DARTFORD, Kent — A court of appeal in the United Kingdom has upheld a ruling that a nurse was not unfairly dismissed when she lost her job in 2016 over complaints that she was sharing her faith with patients.
“The respondent employer did not have a blanket ban on religious speech at the workplace. What was considered to be inappropriate was for the claimant to initiate discussions about religion and for her to disobey a lawful instruction given to her by management,” concluded the panel of Justices Gross, Singh and Haddon-Cave.
“It is important that cases such as this should not become over-elaborate or excessively complicated,” wrote Justice Rabinder Singh. “The respondent conducted a fair procedure, by way of investigation, at the disciplinary hearing and at the subsequent appeal.”
As previously reported, Sarah Kuteh, a Roman Catholic who has worked as a nurse for over 15 years, was accused of having “unwanted discussions” with patients at Darent Valley Hospital in Dartford, as well as violating conduct guidelines in regard to speaking about religion.
Part of Kuteh’s job included collecting and reviewing assessment questionnaires that included an inquiry about the person’s religion. If the person left the question blank, sometimes she would ask why, and would proceed to talk about her own faith.

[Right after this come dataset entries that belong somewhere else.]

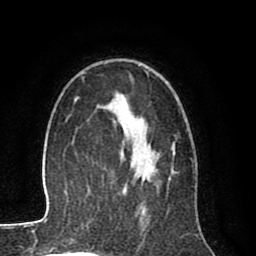
Breast MRI (dynamic contrast-enhanced), one axial slice. Position 54 of 80 along the scan axis. Cropped to one breast. Dynamic contrast-enhanced series, time point 2 of 8 at this slice position (early post-contrast). 1.5 T. TE 2.6 ms, TR 6.1 ms. 256 × 256 image matrix, field of view 160 × 160 mm. Female patient.
Annotated regions visible in this slice (semi-automatic segmentation, software-assisted and operator-edited):
- enhancing-tissue mask used for the functional tumour volume (all voxels passing the contrast-enhancement thresholds inside the analysis volume; usually the tumour): bounding box (x1, y1, x2, y2) in pixels: (107, 93, 174, 187)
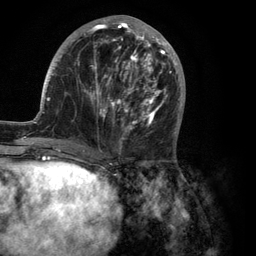
Breast MRI (dynamic contrast-enhanced), one axial slice. Slice 45 of 134 in the series (ordered by position). Cropped to one breast. Dynamic contrast-enhanced series, time point 2 of 6 at this slice position (early post-contrast). 3 T. TE 2.8 ms, TR 7.3 ms. 1.2 mm slice thickness. 256 × 256 image matrix. Female patient.
Structures marked on this image (semi-automatic segmentation, software-assisted and operator-edited):
- enhancing-tissue mask used for the functional tumour volume (all voxels passing the contrast-enhancement thresholds inside the analysis volume; usually the tumour): bounding box (x1, y1, x2, y2) in pixels: (35, 15, 186, 150)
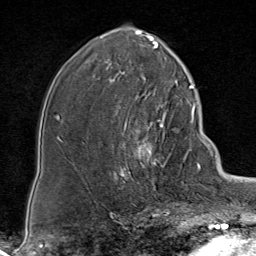
Breast MRI (dynamic contrast-enhanced), one axial slice; slice 46 of 80 in the series (ordered by position); cropped to one breast; dynamic contrast-enhanced series, time point 2 of 8 at this slice position (early post-contrast); 1.5 T; TE 1.8 ms, TR 4.3 ms; 256 × 256 image matrix, field of view 180 × 180 mm. Female patient.
Outlined on this slice (semi-automatic segmentation, software-assisted and operator-edited):
- enhancing-tissue mask used for the functional tumour volume (all voxels passing the contrast-enhancement thresholds inside the analysis volume; usually the tumour): box from (x=116, y=111) to (x=187, y=199) px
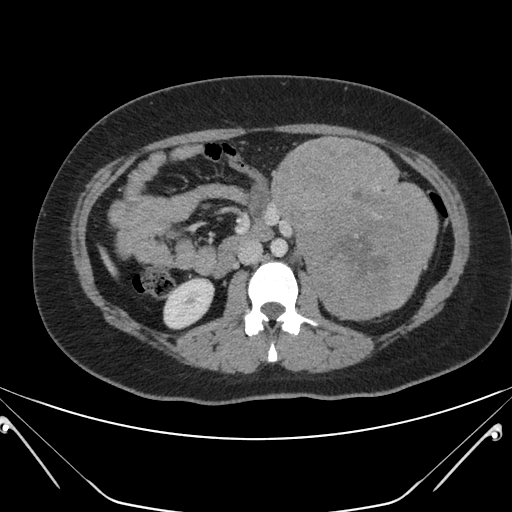
Contrast-enhanced abdominal CT, one axial slice; position 103 of 168 along the scan axis; intravenous contrast given; soft-tissue window (W 400 / L 40 HU); 512 × 512 image matrix, field of view 394 × 394 mm. Female patient, age 26 years. Case-level facts recorded for this patient, not image findings: diagnosis: adrenocortical carcinoma; tumour side: left adrenal; tumour size at pathology: 28 cm; Ki-67 index: 20 %; stage (as recorded): 2.
Structures marked on this image (semi-automatic segmentation, software-assisted and operator-edited):
- mass: box from (x=274, y=136) to (x=437, y=319) px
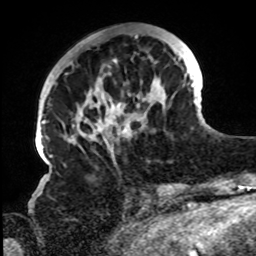
Breast MRI, one axial slice; slice 27 of 72 in the series (ordered by position); cropped to one breast; dynamic contrast-enhanced series, time point 2 of 8 at this slice position (early post-contrast); 1.5 T; TE 4.2 ms, TR 7 ms; 2.2 mm slice thickness; 256 × 256 image matrix, field of view 200 × 200 mm. Female patient.
Outlined on this slice (semi-automatic segmentation, software-assisted and operator-edited):
- enhancing-tissue mask used for the functional tumour volume (all voxels passing the contrast-enhancement thresholds inside the analysis volume; usually the tumour): bounding box [x1, y1, x2, y2] px = [62, 33, 194, 157]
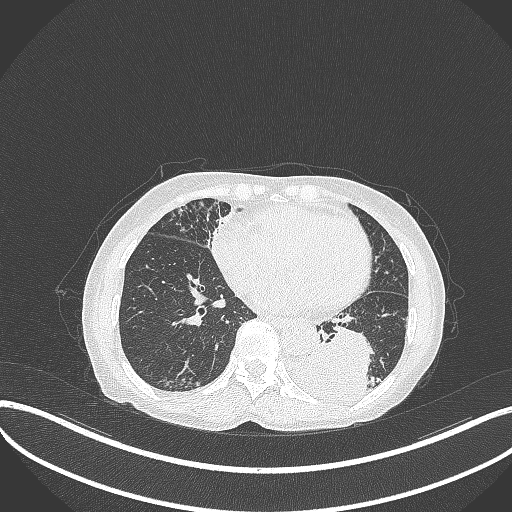
Chest CT, one axial slice. Slice 108 of 370 in the series (ordered by position). Lung window (W 1500 / L -600 HU). 1 mm slice thickness. 512 × 512 image matrix, field of view 400 × 400 mm. Female patient, age 78 years. Case-level facts recorded for this patient, not image findings: clinical TNM (as recorded): T3 N0 M1.
Annotated regions visible in this slice (bounding box drawn by a radiologist):
- lung tumour (recorded histology: squamous cell carcinoma): bounding box (x1, y1, x2, y2) in pixels: (282, 327, 371, 411)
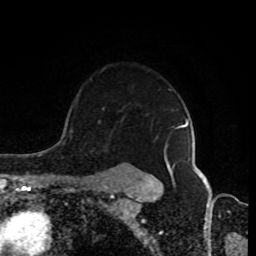
Breast MRI (dynamic contrast-enhanced), one axial slice. Slice 65 of 80 in the series (ordered by position). Cropped to one breast. Dynamic contrast-enhanced series, time point 2 of 8 at this slice position (early post-contrast). 1.5 T. TE 4.2 ms, TR 7 ms. 2 mm slice thickness. 256 × 256 image matrix, field of view 170 × 170 mm. Female patient.
Structures marked on this image (semi-automatic segmentation, software-assisted and operator-edited):
- enhancing-tissue mask used for the functional tumour volume (all voxels passing the contrast-enhancement thresholds inside the analysis volume; usually the tumour): bounding box (x1, y1, x2, y2) in pixels: (92, 124, 186, 184)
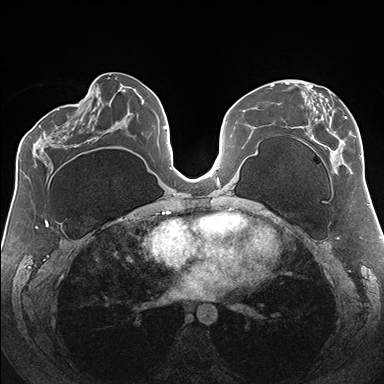
Breast MRI (dynamic contrast-enhanced), one axial slice; slice 78 of 176 in the series (ordered by position); dynamic contrast-enhanced series, time point 2 of 7 at this slice position (early post-contrast); 1.5 T; TE 1.5 ms, TR 4.1 ms; 1.1 mm slice thickness; 384 × 384 image matrix. Female patient.
Annotated regions visible in this slice (semi-automatically segmented with operator editing):
- enhancing-tissue mask used for the functional tumour volume (all voxels passing the contrast-enhancement thresholds inside the analysis volume; usually the tumour): bounding box <274,81,362,174> (left, top, right, bottom; pixels)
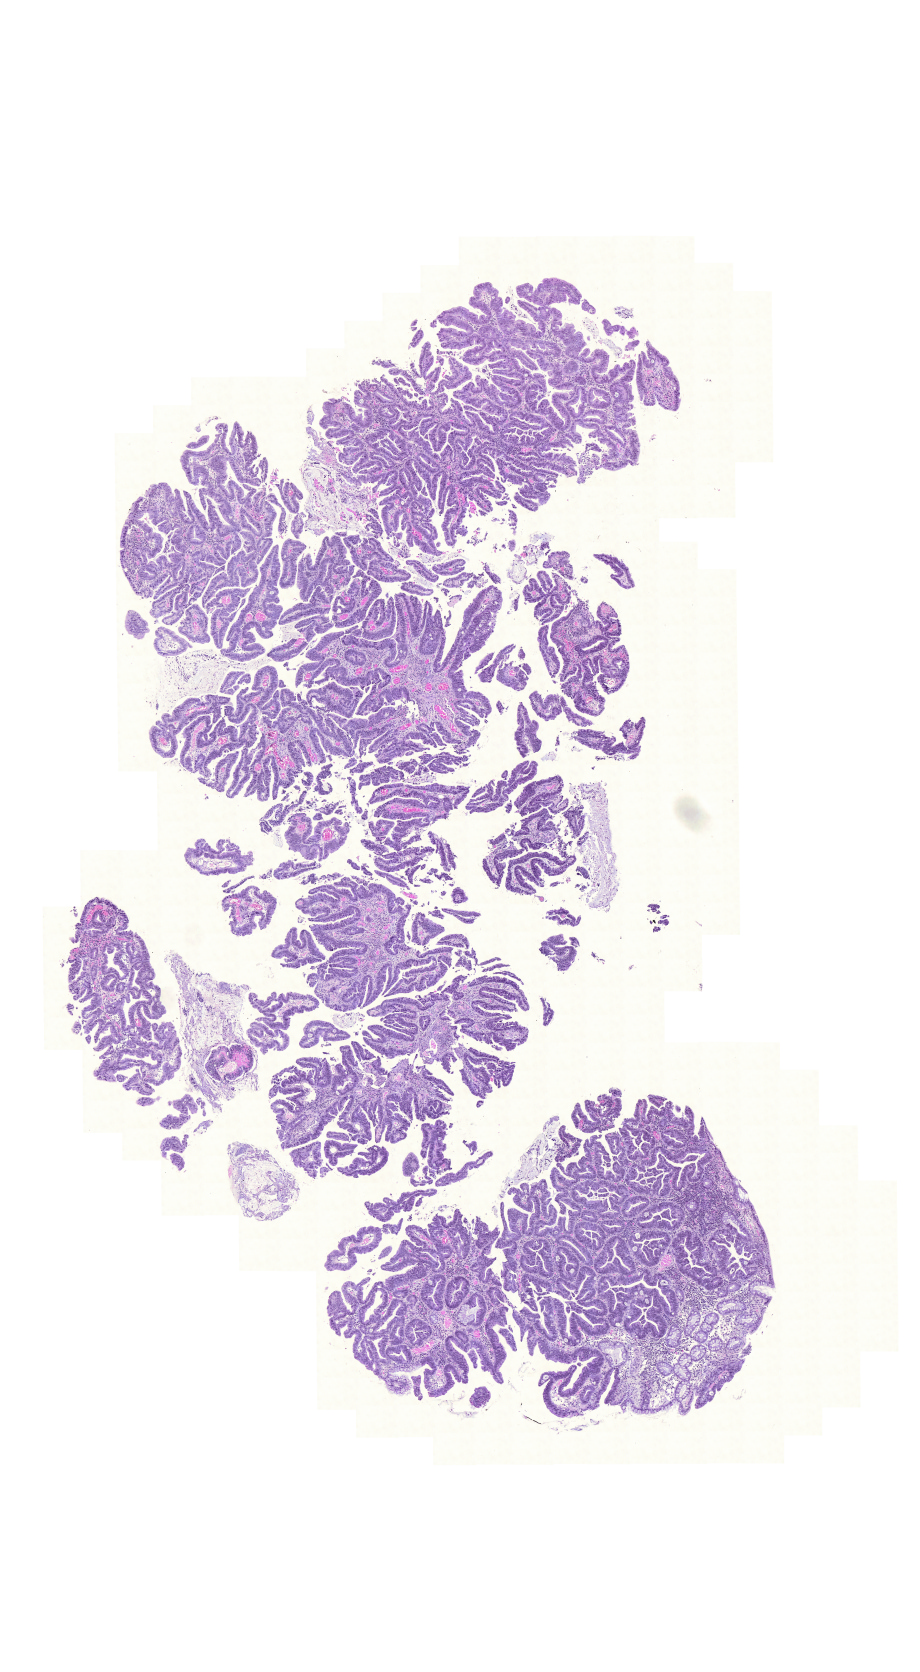
H&E whole-slide image — shown as a low-resolution overview of the whole scanned area (about 6.8 x 12.4 mm). Formalin-fixed paraffin-embedded (FFPE) diagnostic section. Sample: primary tumour, rectum. Patient: male, age at initial diagnosis 77 years.
AJCC pathologic stage: I. Lymph nodes positive (case pathology): 0 of 15 examined. Diagnosis: Adenocarcinoma, NOS.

“I discuss my religion with the patient and how I have found Jesus Christ and how much peace I have, especially when patients come to me feeling really, really devastated sometimes,” she outlined in a video released by the group Christian Concern. “I have had to reassure them on the basis of the joy and peace I have found in the Lord.”
Kuteh, who assessed an estimated 50 patients a week, received a warning in April 2016 and consequently sought to be more careful about the matter.
“I explained to [my supervisor] that this only comes about when I have to go through the questionnaire with the patient, because on the questionnaire there’s an area where the patient has to state their religion and that could prompt a conversation,” she said.
And after receiving a letter providing instruction about the issue, “I’d always say to the patient or ask the patient if they were comfortable, and most of them were,” Kuteh explained.
However, as three patients complained in the months that followed, Kuteh was investigated, suspended and then fired. According to the Telegraph, one patient said they were provided a Bible but did not want it, and another said that Kuteh was “preaching” at them.
“I was walked out of that hospital after all I had done during all my years as a nurse and I was told I couldn’t even speak to any of my colleagues,” Kuteh said. “All I had done was to nurse and care for patients. How could it ever be harmful to tell someone about Jesus?”
The NHS Trust defended the firing, telling reporters, “We have a duty to our patients that when they are at their most vulnerable they are not exposed to unsolicited beliefs and/or views, religious or otherwise. We feel we have acted appropriately in this case.”
An employment tribunal upheld her termination in April 2017. Kuteh went on to find a new job at a nursing home, but was subject to a number of restrictions and conditions, and had to work under supervision. Darent Valley Hospital had reported Kuteh to the Nursing and Midwifery Council (NMC) upon her dismissal, as it questioned her “fitness” to remain in the nursing profession.
However, the NMC, while determining that Kuteh could “put patients at unwarranted risk of emotional harm,” found that there were “no issues” with Kuteh’s “clinical practice,” and that she had also made “significant progress.” Her supervisor at the nursing home further told the NMC that Kuteh is “a kind, caring, honest, friendly nurse” and “a valuable member of the team.”
A panel therefore lifted restriction from the nurse.
In its ruling last week, the court of appeal specifically pointed to the testimony of one patient who described his interaction with Kuteh as being like a “Monty Python skit.”
“He had replied ‘open minded’ to the question on the form concerning religion and alleged the claimant had told him that the only way he could get to the Lord was through Jesus,” Judge Singh wrote. “[Kuteh] told him she would give him her Bible if he did not have one; gripped his hand tightly and said a prayer that was very intense and went ‘on and on.'”
She then allegedly had him sing part of the hymn “The Lord Is My Shepherd.”
“In particular, the incident on June 3, 2016 … was on any view clearly inappropriate,” Singh remarked on behalf of the court of appeal. “The decision to dismiss the claimant for misconduct was one which the Employment Tribunal concluded fell within the band of reasonable responses open to the respondent in this case.”
“Even having regard to the importance of the right to freedom of religion, it was plainly open to the ET to conclude that this dismissal had not been unfair,” he concluded. “Similarly, the Employment Appeal Tribunal was plainly correct, in my view, to regard the appeal as having no reasonable prospect of success and therefore in dismissing it.”
Kuteh is being represented by The Christian Legal Centre and, according to The Daily Mail, is in discussions regarding her options for appeal.